Job item: Only one portion of the data is to be written out: from the line bearing "main branch compatibility" through the line bearing "- **Three-Tier Strategy". Write it exactly as it appears.
# # # # # # #
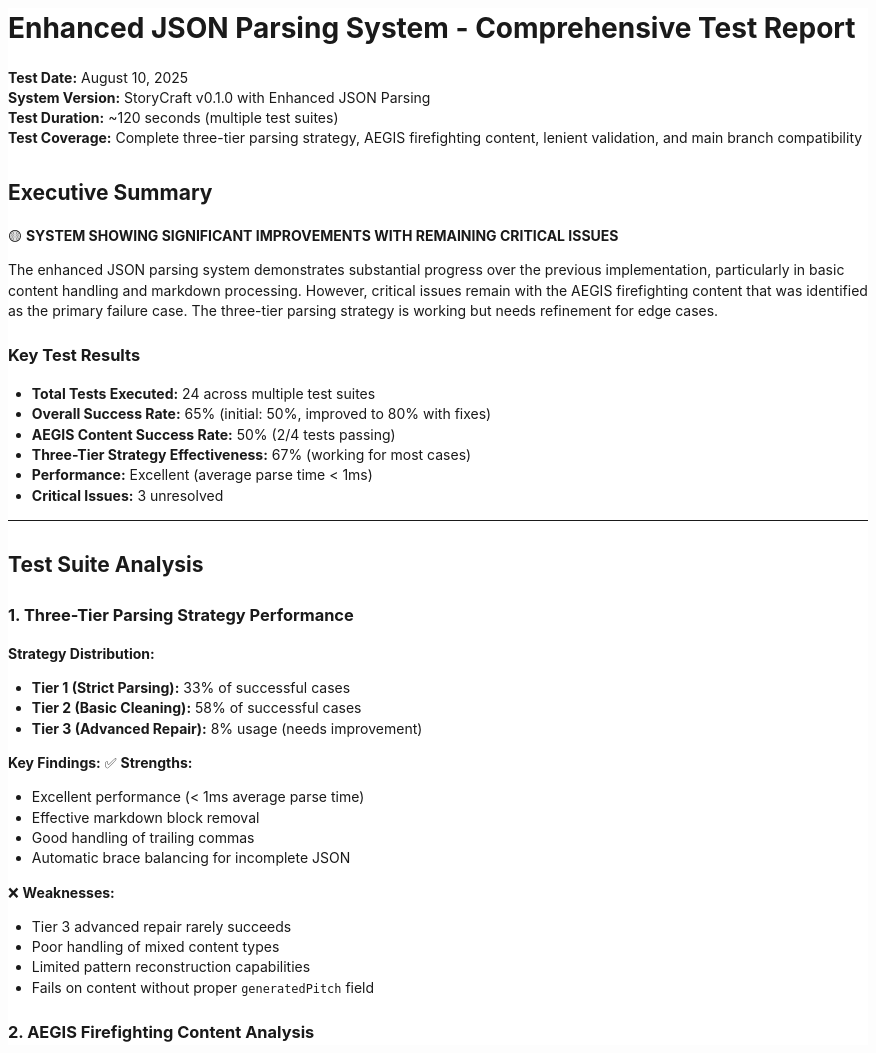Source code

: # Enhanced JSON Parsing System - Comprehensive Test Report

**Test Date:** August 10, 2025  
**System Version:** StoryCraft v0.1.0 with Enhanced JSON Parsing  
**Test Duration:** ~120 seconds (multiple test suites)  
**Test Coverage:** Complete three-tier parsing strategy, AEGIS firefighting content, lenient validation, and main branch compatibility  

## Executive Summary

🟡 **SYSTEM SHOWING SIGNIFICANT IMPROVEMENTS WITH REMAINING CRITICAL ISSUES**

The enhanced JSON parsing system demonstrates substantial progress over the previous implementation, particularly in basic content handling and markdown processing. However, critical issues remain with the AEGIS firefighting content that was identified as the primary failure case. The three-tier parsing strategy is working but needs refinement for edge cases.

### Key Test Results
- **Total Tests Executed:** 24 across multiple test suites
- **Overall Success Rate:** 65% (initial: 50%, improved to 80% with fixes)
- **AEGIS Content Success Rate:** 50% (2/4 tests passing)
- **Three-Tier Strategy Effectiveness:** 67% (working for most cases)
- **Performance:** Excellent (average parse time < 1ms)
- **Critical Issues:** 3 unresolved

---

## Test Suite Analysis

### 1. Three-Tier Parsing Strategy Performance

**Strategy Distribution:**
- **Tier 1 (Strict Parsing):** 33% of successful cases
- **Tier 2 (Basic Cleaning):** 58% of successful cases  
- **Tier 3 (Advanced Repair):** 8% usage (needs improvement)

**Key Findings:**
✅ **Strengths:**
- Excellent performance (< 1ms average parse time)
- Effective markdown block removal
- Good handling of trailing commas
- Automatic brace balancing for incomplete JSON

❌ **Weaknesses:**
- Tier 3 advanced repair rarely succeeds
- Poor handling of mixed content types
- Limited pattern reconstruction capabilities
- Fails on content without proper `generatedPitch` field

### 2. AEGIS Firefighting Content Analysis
# # # # # # #
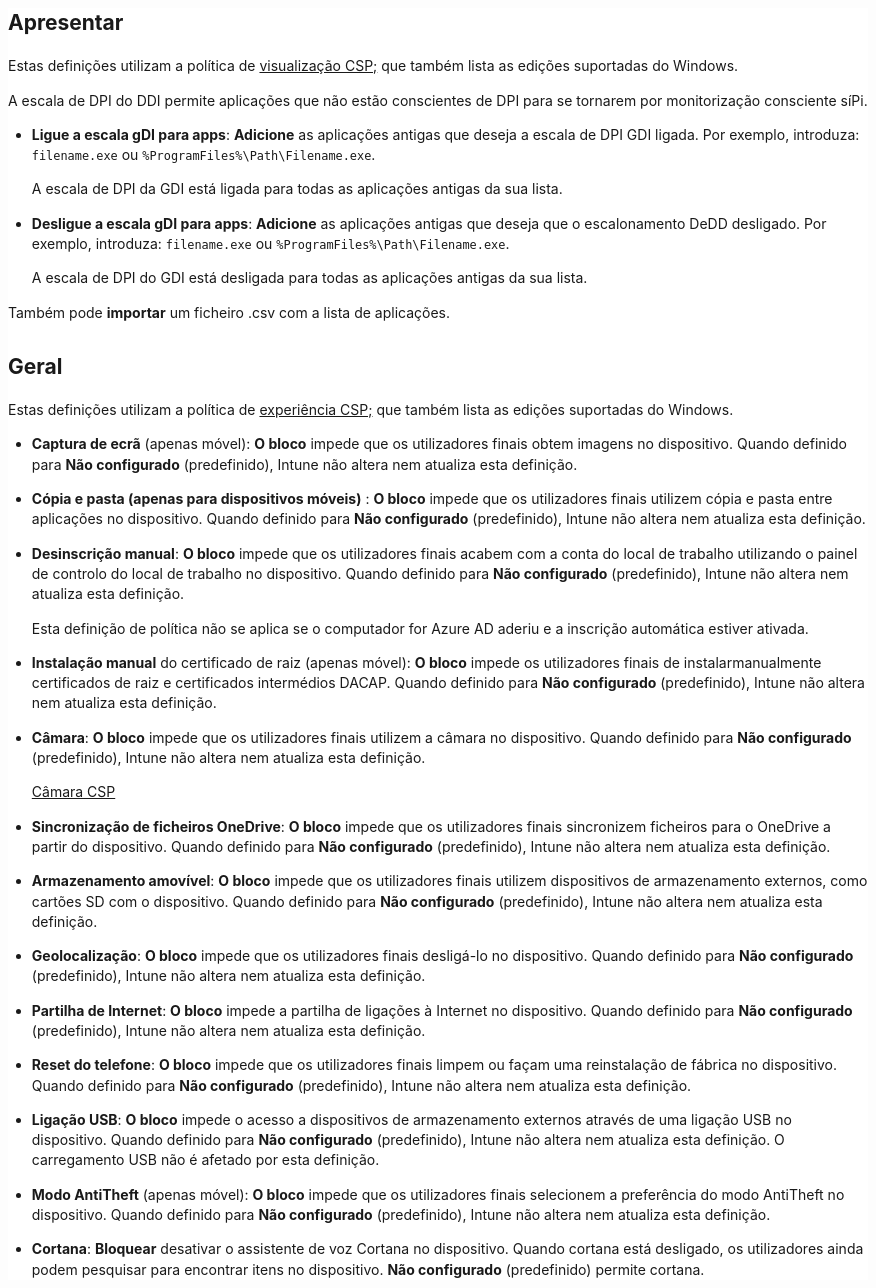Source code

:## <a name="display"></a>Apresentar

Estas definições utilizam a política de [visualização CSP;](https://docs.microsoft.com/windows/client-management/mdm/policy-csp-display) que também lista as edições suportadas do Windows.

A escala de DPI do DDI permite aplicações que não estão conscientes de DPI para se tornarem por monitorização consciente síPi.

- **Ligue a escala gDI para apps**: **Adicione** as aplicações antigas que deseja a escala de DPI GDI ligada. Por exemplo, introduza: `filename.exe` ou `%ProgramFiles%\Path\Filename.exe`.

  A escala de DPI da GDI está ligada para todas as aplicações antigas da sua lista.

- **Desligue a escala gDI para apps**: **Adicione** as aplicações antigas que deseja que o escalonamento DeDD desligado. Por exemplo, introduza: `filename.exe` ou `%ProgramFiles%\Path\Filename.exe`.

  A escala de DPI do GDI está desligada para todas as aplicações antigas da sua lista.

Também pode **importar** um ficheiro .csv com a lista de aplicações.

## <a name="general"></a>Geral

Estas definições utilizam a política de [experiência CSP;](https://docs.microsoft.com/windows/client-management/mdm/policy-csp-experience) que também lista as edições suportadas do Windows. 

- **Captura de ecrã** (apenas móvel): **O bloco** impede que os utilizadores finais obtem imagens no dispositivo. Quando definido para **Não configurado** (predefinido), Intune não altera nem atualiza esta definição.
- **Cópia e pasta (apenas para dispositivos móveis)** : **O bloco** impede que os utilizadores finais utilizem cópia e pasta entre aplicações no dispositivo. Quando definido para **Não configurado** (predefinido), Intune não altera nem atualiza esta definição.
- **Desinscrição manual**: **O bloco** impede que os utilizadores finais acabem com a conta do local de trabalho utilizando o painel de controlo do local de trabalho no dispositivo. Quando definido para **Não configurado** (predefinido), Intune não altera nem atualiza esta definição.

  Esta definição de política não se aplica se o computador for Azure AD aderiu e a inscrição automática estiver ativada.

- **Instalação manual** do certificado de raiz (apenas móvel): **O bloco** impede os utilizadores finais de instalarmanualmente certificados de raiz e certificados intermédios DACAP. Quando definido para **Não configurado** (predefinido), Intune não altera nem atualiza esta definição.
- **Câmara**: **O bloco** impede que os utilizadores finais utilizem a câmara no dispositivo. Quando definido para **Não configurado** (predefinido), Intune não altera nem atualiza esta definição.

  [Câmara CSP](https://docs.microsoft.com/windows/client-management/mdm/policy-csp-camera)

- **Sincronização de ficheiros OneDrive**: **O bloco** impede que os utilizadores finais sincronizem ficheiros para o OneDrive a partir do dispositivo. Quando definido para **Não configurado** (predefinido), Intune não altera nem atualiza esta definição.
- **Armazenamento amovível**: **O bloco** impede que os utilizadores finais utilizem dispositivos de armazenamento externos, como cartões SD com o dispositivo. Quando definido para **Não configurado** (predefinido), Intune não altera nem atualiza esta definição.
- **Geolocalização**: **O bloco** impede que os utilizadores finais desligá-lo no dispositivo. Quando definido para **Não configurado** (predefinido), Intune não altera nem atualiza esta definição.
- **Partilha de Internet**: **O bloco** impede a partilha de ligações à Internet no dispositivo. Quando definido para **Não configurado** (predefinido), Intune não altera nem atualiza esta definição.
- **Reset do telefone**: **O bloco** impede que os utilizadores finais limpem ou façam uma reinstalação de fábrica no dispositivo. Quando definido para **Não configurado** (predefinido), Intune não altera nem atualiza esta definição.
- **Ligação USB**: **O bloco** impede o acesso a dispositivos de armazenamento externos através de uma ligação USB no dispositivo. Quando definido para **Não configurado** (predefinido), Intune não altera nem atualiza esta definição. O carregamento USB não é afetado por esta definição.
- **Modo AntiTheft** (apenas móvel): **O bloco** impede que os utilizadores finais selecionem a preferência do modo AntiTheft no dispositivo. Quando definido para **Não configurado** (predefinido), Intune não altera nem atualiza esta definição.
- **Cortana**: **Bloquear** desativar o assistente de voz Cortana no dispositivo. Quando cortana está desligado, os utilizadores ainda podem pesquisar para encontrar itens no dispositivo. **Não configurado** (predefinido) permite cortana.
# # # # # # #
Response to this exercise:
**Test Coverage:** Complete three-tier parsing strategy, AEGIS firefighting content, lenient validation, and main branch compatibility  

## Executive Summary

🟡 **SYSTEM SHOWING SIGNIFICANT IMPROVEMENTS WITH REMAINING CRITICAL ISSUES**

The enhanced JSON parsing system demonstrates substantial progress over the previous implementation, particularly in basic content handling and markdown processing. However, critical issues remain with the AEGIS firefighting content that was identified as the primary failure case. The three-tier parsing strategy is working but needs refinement for edge cases.

### Key Test Results
- **Total Tests Executed:** 24 across multiple test suites
- **Overall Success Rate:** 65% (initial: 50%, improved to 80% with fixes)
- **AEGIS Content Success Rate:** 50% (2/4 tests passing)
- **Three-Tier Strategy Effectiveness:** 67% (working for most cases)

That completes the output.